### WHAT TO PRODUCE
Gather the lines below that include the string "BOXING", copying each in full.

Extracted page text data
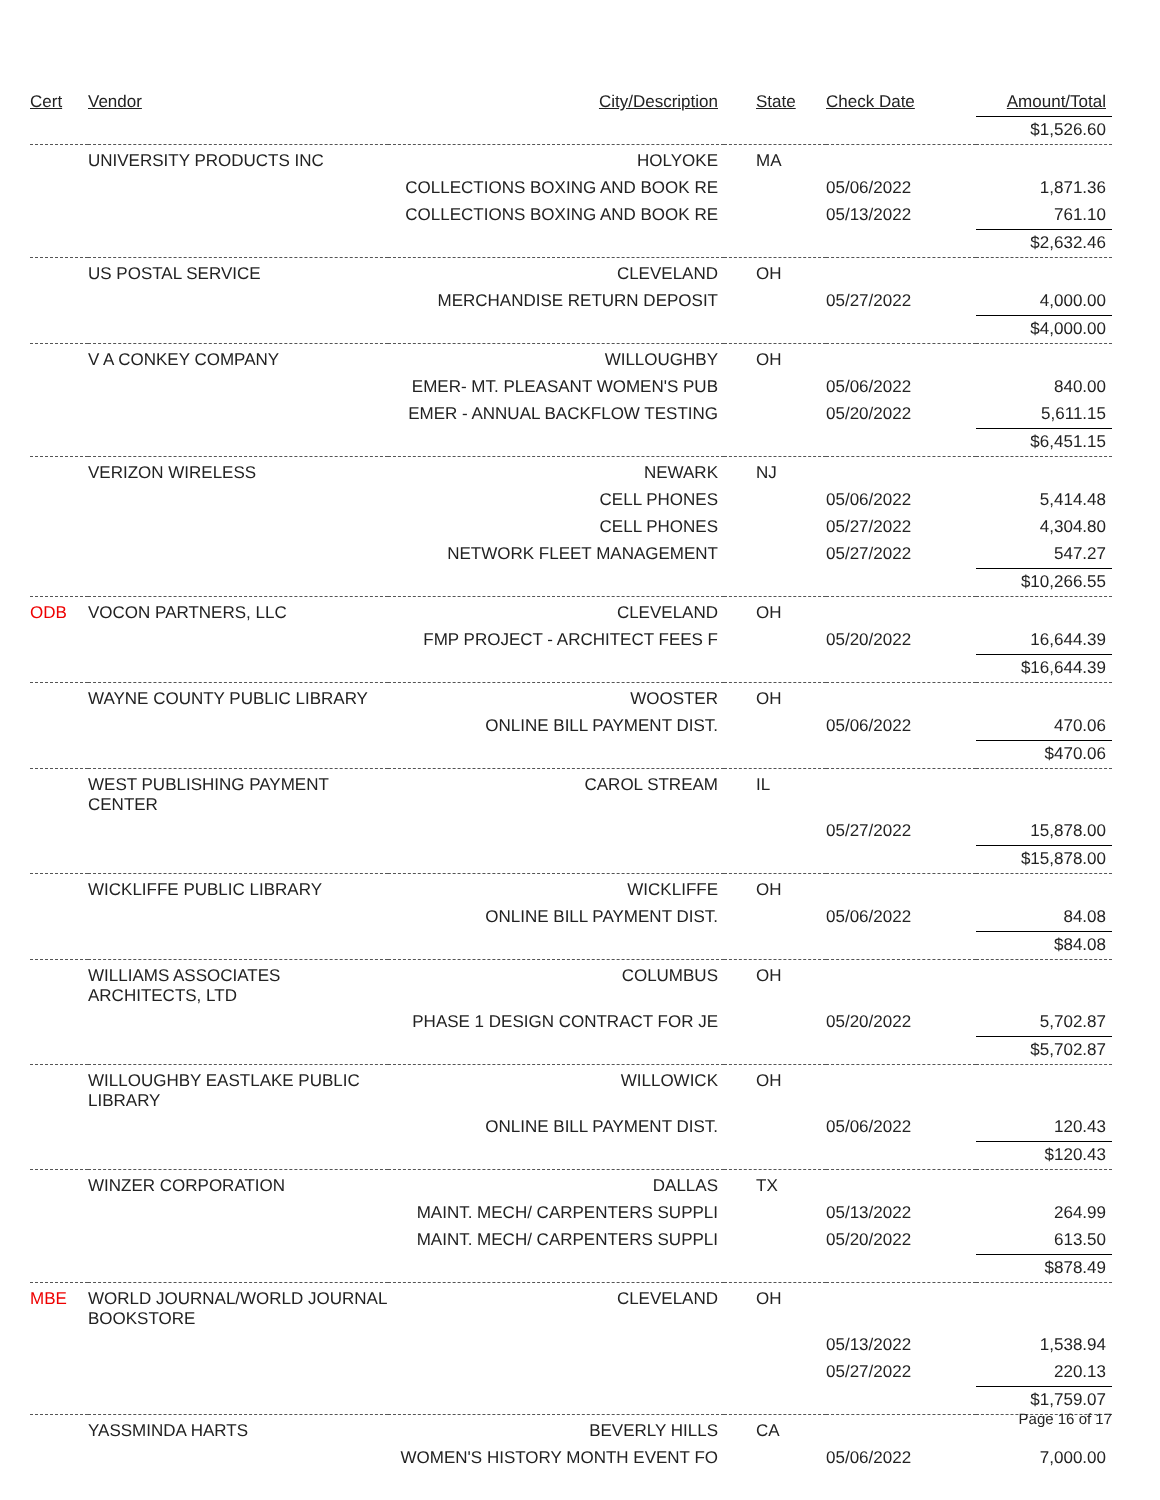| Cert | Vendor | City/Description | State | Check Date | Amount/Total |
| --- | --- | --- | --- | --- | --- |
| | | | | | $1,526.60 |
| | UNIVERSITY PRODUCTS INC | HOLYOKE | MA | | |
| | | COLLECTIONS BOXING AND BOOK RE | | 05/06/2022 | 1,871.36 |
| | | COLLECTIONS BOXING AND BOOK RE | | 05/13/2022 | 761.10 |
| | | | | | $2,632.46 |
| | US POSTAL SERVICE | CLEVELAND | OH | | |
| | | MERCHANDISE RETURN DEPOSIT | | 05/27/2022 | 4,000.00 |
| | | | | | $4,000.00 |
| | V A CONKEY COMPANY | WILLOUGHBY | OH | | |
| | | EMER- MT. PLEASANT WOMEN'S PUB | | 05/06/2022 | 840.00 |
| | | EMER - ANNUAL BACKFLOW TESTING | | 05/20/2022 | 5,611.15 |
| | | | | | $6,451.15 |
| | VERIZON WIRELESS | NEWARK | NJ | | |
| | | CELL PHONES | | 05/06/2022 | 5,414.48 |
| | | CELL PHONES | | 05/27/2022 | 4,304.80 |
| | | NETWORK FLEET MANAGEMENT | | 05/27/2022 | 547.27 |
| | | | | | $10,266.55 |
| ODB | VOCON PARTNERS, LLC | CLEVELAND | OH | | |
| | | FMP PROJECT - ARCHITECT FEES F | | 05/20/2022 | 16,644.39 |
| | | | | | $16,644.39 |
| | WAYNE COUNTY PUBLIC LIBRARY | WOOSTER | OH | | |
| | | ONLINE BILL PAYMENT DIST. | | 05/06/2022 | 470.06 |
| | | | | | $470.06 |
| | WEST PUBLISHING PAYMENT CENTER | CAROL STREAM | IL | | |
| | | | | 05/27/2022 | 15,878.00 |
| | | | | | $15,878.00 |
| | WICKLIFFE PUBLIC LIBRARY | WICKLIFFE | OH | | |
| | | ONLINE BILL PAYMENT DIST. | | 05/06/2022 | 84.08 |
| | | | | | $84.08 |
| | WILLIAMS ASSOCIATES ARCHITECTS, LTD | COLUMBUS | OH | | |
| | | PHASE 1 DESIGN CONTRACT FOR JE | | 05/20/2022 | 5,702.87 |
| | | | | | $5,702.87 |
| | WILLOUGHBY EASTLAKE PUBLIC LIBRARY | WILLOWICK | OH | | |
| | | ONLINE BILL PAYMENT DIST. | | 05/06/2022 | 120.43 |
| | | | | | $120.43 |
| | WINZER CORPORATION | DALLAS | TX | | |
| | | MAINT. MECH/ CARPENTERS SUPPLI | | 05/13/2022 | 264.99 |
| | | MAINT. MECH/ CARPENTERS SUPPLI | | 05/20/2022 | 613.50 |
| | | | | | $878.49 |
| MBE | WORLD JOURNAL/WORLD JOURNAL BOOKSTORE | CLEVELAND | OH | | |
| | | | | 05/13/2022 | 1,538.94 |
| | | | | 05/27/2022 | 220.13 |
| | | | | | $1,759.07 |
| | YASSMINDA HARTS | BEVERLY HILLS | CA | | |
| | | WOMEN'S HISTORY MONTH EVENT FO | | 05/06/2022 | 7,000.00 |
Page 16 of 17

### SOLUTION
| | | COLLECTIONS BOXING AND BOOK RE | | 05/06/2022 | 1,871.36 |
| | | COLLECTIONS BOXING AND BOOK RE | | 05/13/2022 | 761.10 |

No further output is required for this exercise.